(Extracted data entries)

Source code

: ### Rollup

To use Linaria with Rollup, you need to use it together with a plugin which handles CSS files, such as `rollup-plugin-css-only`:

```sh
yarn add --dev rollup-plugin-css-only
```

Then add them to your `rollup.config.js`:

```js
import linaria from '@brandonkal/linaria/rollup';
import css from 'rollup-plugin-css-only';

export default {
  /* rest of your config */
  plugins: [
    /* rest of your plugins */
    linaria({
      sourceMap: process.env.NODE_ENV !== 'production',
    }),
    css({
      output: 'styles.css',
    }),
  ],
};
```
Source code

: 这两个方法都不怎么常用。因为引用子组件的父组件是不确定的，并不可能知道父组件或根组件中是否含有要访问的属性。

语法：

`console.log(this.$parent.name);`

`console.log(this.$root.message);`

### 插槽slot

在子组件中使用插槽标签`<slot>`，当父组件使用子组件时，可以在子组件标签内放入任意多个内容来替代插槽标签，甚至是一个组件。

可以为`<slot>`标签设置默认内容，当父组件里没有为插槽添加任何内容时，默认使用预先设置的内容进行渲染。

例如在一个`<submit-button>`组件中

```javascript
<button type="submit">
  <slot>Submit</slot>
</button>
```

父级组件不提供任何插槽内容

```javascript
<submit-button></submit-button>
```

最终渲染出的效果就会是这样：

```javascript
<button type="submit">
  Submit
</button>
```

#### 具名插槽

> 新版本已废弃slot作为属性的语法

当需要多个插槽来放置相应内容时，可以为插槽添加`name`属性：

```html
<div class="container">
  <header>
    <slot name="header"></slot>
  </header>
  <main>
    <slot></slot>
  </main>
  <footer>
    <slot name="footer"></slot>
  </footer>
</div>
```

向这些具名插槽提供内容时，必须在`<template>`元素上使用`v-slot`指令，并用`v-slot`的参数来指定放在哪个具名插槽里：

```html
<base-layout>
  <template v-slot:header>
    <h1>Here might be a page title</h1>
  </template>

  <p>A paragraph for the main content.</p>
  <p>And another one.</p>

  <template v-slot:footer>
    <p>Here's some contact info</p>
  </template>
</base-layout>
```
---
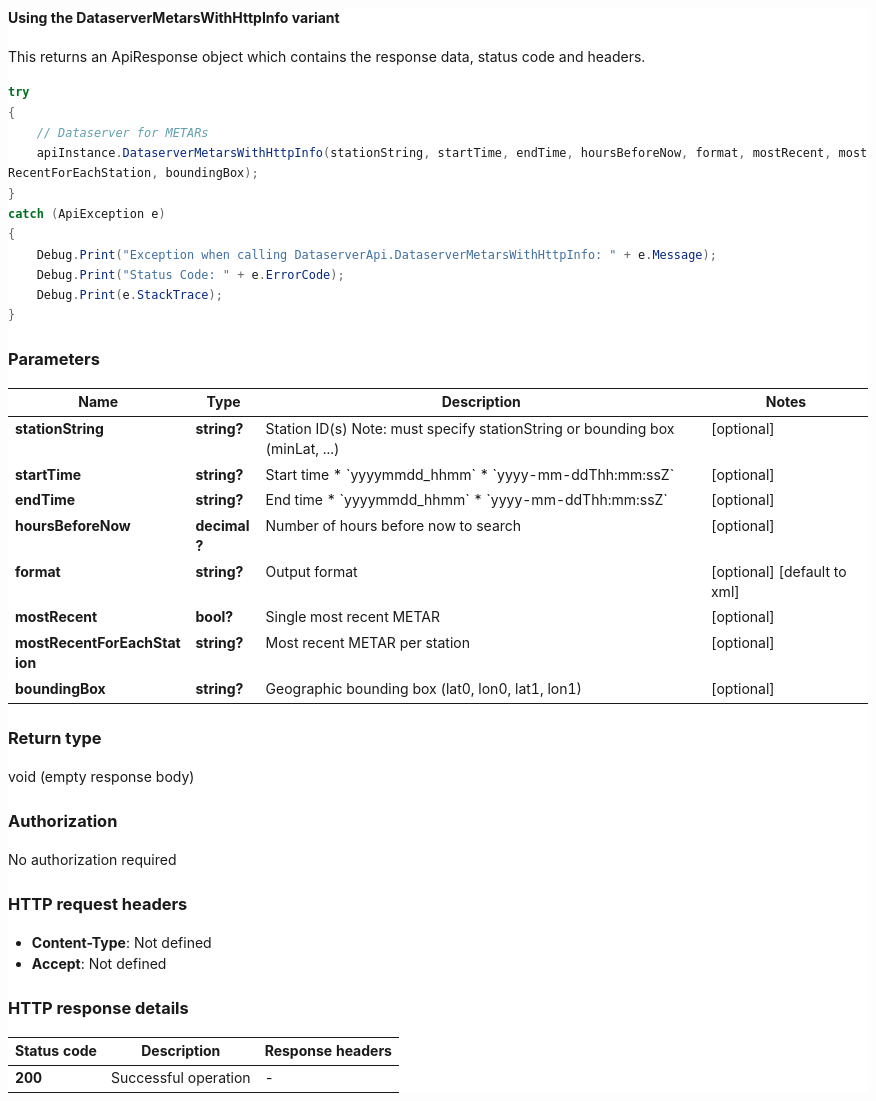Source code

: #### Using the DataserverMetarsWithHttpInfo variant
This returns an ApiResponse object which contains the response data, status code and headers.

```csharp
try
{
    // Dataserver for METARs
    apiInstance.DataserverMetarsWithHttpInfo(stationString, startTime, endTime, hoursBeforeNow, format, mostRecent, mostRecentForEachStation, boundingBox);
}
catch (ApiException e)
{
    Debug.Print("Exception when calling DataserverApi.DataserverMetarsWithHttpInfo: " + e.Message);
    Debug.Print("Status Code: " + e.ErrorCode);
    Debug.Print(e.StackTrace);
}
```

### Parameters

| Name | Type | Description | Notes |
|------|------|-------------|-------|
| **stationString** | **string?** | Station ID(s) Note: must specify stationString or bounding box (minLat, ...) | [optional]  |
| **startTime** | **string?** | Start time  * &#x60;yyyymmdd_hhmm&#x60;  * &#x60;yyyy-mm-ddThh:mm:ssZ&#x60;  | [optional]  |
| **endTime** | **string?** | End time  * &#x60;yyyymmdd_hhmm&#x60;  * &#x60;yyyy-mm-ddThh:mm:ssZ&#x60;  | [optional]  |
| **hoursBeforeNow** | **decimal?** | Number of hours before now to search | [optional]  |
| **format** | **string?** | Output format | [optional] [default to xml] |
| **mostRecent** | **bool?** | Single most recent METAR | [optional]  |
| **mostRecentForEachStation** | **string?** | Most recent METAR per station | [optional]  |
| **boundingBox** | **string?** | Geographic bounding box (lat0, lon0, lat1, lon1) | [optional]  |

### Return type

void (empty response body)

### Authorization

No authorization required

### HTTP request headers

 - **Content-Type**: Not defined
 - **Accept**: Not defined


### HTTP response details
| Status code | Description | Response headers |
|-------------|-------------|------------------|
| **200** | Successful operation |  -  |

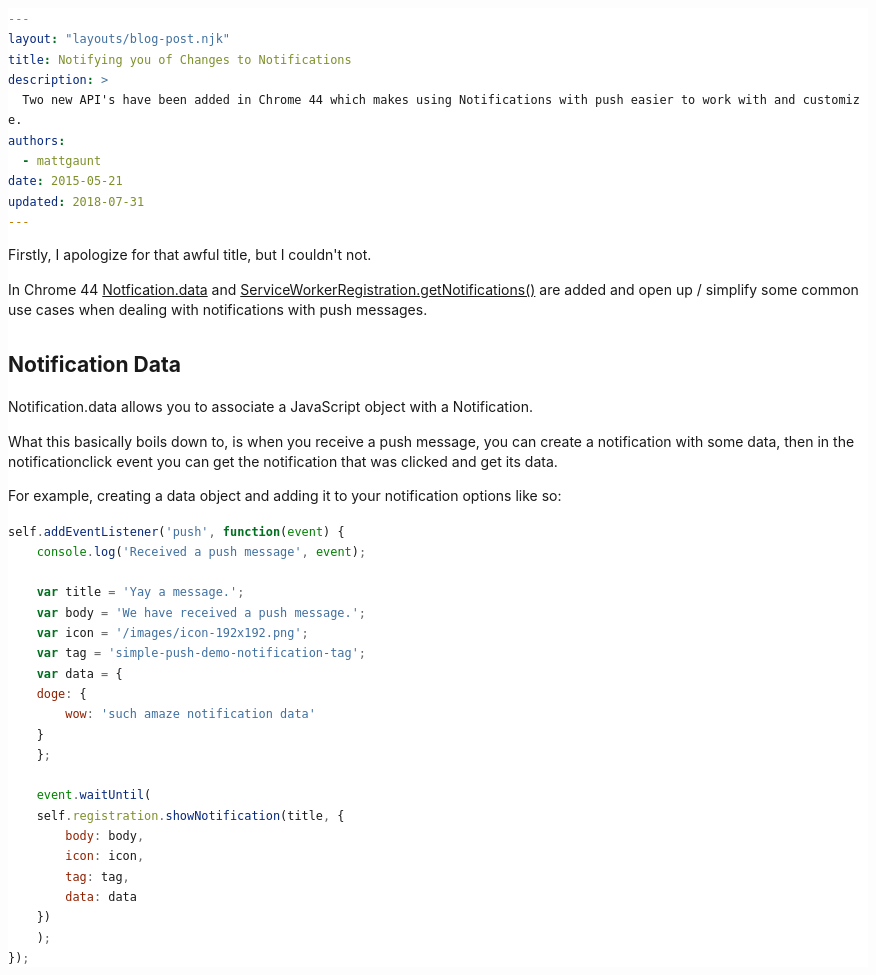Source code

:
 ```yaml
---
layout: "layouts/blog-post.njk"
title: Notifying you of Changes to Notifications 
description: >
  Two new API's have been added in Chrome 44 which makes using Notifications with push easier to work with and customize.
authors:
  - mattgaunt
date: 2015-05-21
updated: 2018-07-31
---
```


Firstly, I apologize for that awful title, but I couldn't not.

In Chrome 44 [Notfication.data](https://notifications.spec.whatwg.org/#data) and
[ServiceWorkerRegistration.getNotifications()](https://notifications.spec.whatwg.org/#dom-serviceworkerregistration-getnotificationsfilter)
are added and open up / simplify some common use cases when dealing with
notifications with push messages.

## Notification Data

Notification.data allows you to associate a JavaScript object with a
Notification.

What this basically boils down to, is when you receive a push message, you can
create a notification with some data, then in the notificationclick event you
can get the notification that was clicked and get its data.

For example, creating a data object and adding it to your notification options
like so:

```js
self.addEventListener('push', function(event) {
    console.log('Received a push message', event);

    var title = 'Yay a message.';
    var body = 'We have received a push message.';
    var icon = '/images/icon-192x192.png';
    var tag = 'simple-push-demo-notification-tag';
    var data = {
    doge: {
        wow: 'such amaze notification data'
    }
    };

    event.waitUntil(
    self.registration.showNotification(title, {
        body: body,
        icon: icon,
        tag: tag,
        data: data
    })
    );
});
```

**Task**
If the string "from" appears in a line of the entries, report the line.

**Solved problem**
import linaria from '@brandonkal/linaria/rollup';
import css from 'rollup-plugin-css-only';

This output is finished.